DeepGEMM performs well in a variety of computational scenarios. For standard matrix multiplication, speedups range from 1.0 to 2.7 times compared to the optimised implementation based on CUTLASS 3.6. The most significant speedups, up to 2.7 times, were achieved for small batches of data (M=64 or 128). For the computation of hybrid expert models, the two special data alignments offered by DeepGEMM also offer significant advantages. The sequential arrangement is suitable for both training and batch inference phases, with speedups of about 1.1 to 1.2 times, while the masked arrangement is designed for real-time inference and supports the use of CUDA graph techniques, also with speedups of 1.1 to 1.2 times.
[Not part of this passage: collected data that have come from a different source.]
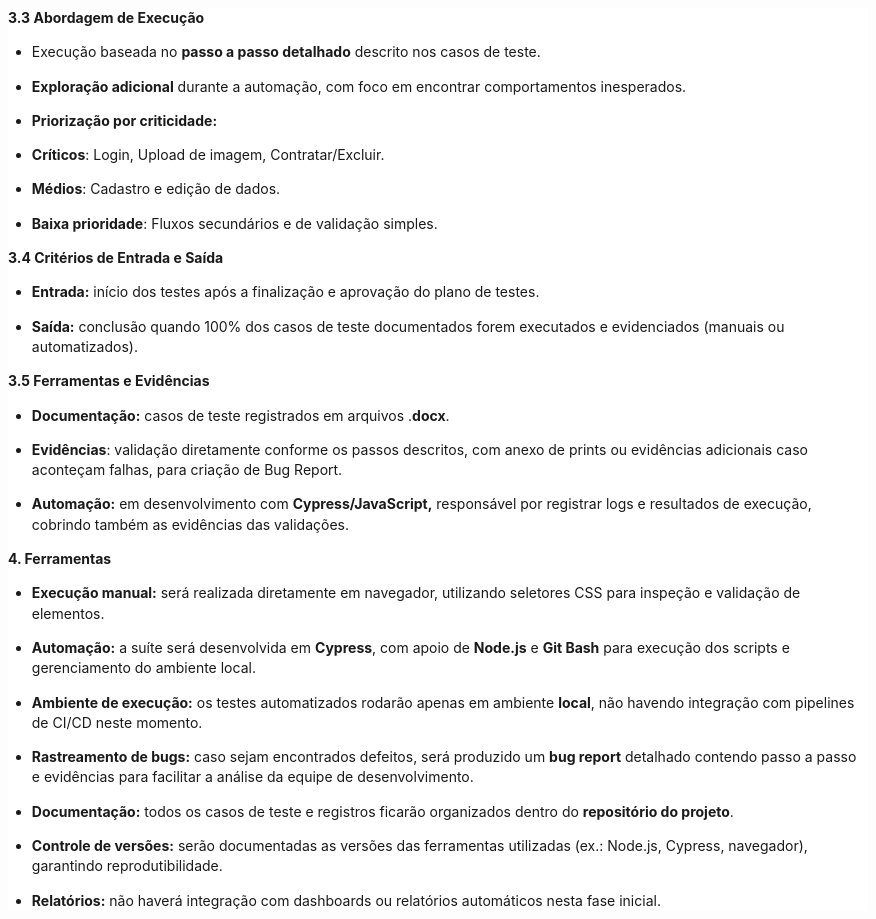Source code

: **3.3 Abordagem de Execução**

- Execução baseada no **passo a passo detalhado** descrito nos casos de
  teste.

- **Exploração adicional** durante a automação, com foco em encontrar
  comportamentos inesperados.

- **Priorização por criticidade:**

- **Críticos**: Login, Upload de imagem, Contratar/Excluir.

- **Médios**: Cadastro e edição de dados.

- **Baixa prioridade**: Fluxos secundários e de validação simples.

**3.4 Critérios de Entrada e Saída**

- **Entrada:** início dos testes após a finalização e aprovação do plano
  de testes.

- **Saída:** conclusão quando 100% dos casos de teste documentados forem
  executados e evidenciados (manuais ou automatizados).

**3.5 Ferramentas e Evidências**

- **Documentação:** casos de teste registrados em arquivos .**docx**.

- **Evidências**: validação diretamente conforme os passos descritos,
  com anexo de prints ou evidências adicionais caso aconteçam falhas,
  para criação de Bug Report.

- **Automação:** em desenvolvimento com **Cypress/JavaScript,**
  responsável por registrar logs e resultados de execução, cobrindo
  também as evidências das validações.

**4. Ferramentas**

- **Execução manual:** será realizada diretamente em navegador,
  utilizando seletores CSS para inspeção e validação de elementos.

- **Automação:** a suíte será desenvolvida em **Cypress**, com apoio de
  **Node.js** e **Git Bash** para execução dos scripts e gerenciamento
  do ambiente local.

- **Ambiente de execução:** os testes automatizados rodarão apenas em
  ambiente **local**, não havendo integração com pipelines de CI/CD
  neste momento.

- **Rastreamento de bugs:** caso sejam encontrados defeitos, será
  produzido um **bug report** detalhado contendo passo a passo e
  evidências para facilitar a análise da equipe de desenvolvimento.

- **Documentação:** todos os casos de teste e registros ficarão
  organizados dentro do **repositório do projeto**.

- **Controle de versões:** serão documentadas as versões das ferramentas
  utilizadas (ex.: Node.js, Cypress, navegador), garantindo
  reprodutibilidade.

- **Relatórios:** não haverá integração com dashboards ou relatórios
  automáticos nesta fase inicial.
Normal GEMMs for dense models

M N K Computation Memory bandwidth Speedup
64 2112 7168 206 TFLOPS 1688 GB/s 2.7x
64 24576 1536 289 TFLOPS 2455 GB/s 1.7x
64 32768 512 219 TFLOPS 2143 GB/s 1.8x
64 7168 16384 336 TFLOPS 2668 GB/s 1.4x
64 4096 7168 287 TFLOPS 2320 GB/s 1.4x
64 7168 2048 295 TFLOPS 2470 GB/s 1.7x
128 2112 7168 352 TFLOPS 1509 GB/s 2.4x
128 24576 1536 535 TFLOPS 2448 GB/s 1.6x
128 32768 512 358 TFLOPS 2103 GB/s 1.5x
128 7168 16384 645 TFLOPS 2604 GB/s 1.4x
128 4096 7168 533 TFLOPS 2221 GB/s 2.0x
128 7168 2048 510 TFLOPS 2277 GB/s 1.7x
4096 2112 7168 1058 TFLOPS 527 GB/s 1.1x
4096 24576 1536 990 TFLOPS 786 GB/s 1.0x
4096 32768 512 590 TFLOPS 1232 GB/s 1.0x
4096 7168 16384 1358 TFLOPS 343 GB/s 1.2x
4096 4096 7168 1304 TFLOPS 500 GB/s 1.1x
4096 7168 2048 1025 TFLOPS 697 GB/s 1.1x

Grouped GEMMs for MoE models (contiguous layout)

#Groups M per group N K Computation Memory bandwidth Speedup
4 8192 4096 7168 1297 TFLOPS 418 GB/s 1.2x
4 8192 7168 2048 1099 TFLOPS 681 GB/s 1.2x
8 4096 4096 7168 1288 TFLOPS 494 GB/s 1.2x
8 4096 7168 2048 1093 TFLOPS 743 GB/s 1.1x

Grouped GEMMs for MoE models (masked layout)

#Groups M per group N K Computation Memory bandwidth Speedup
1 1024 4096 7168 1233 TFLOPS 924 GB/s 1.2x
1 1024 7168 2048 925 TFLOPS 968 GB/s 1.2x
2 512 4096 7168 1040 TFLOPS 1288 GB/s 1.2x
2 512 7168 2048 916 TFLOPS 1405 GB/s 1.2x
4 256 4096 7168 932 TFLOPS 2064 GB/s 1.1x
4 256 7168 2048 815 TFLOPS 2047 GB/s 1.2x

How to use DeepGEMM?

To use DeepGEMM, you need Hopper architecture GPUs with sm_90a support, Python 3.8 or higher, CUDA 12.3 or higher (12.8 or higher is recommended for best performance), PyTorch 2.1 or higher, and CUTLASS 3.6 or higher.

Development

# Submodule must be cloned
git clone --recursive [email protected]:deepseek-ai/DeepGEMM.git


# Make symbolic links for third-party (CUTLASS and CuTe) include directories
python setup.py develop


# Test JIT compilation
python tests/test_jit.py


# Test all GEMM implements (normal, contiguous-grouped and masked-grouped)
python tests/test_core.py

Installation

python setup.py install

Finally, import deep_gemm and you’re done!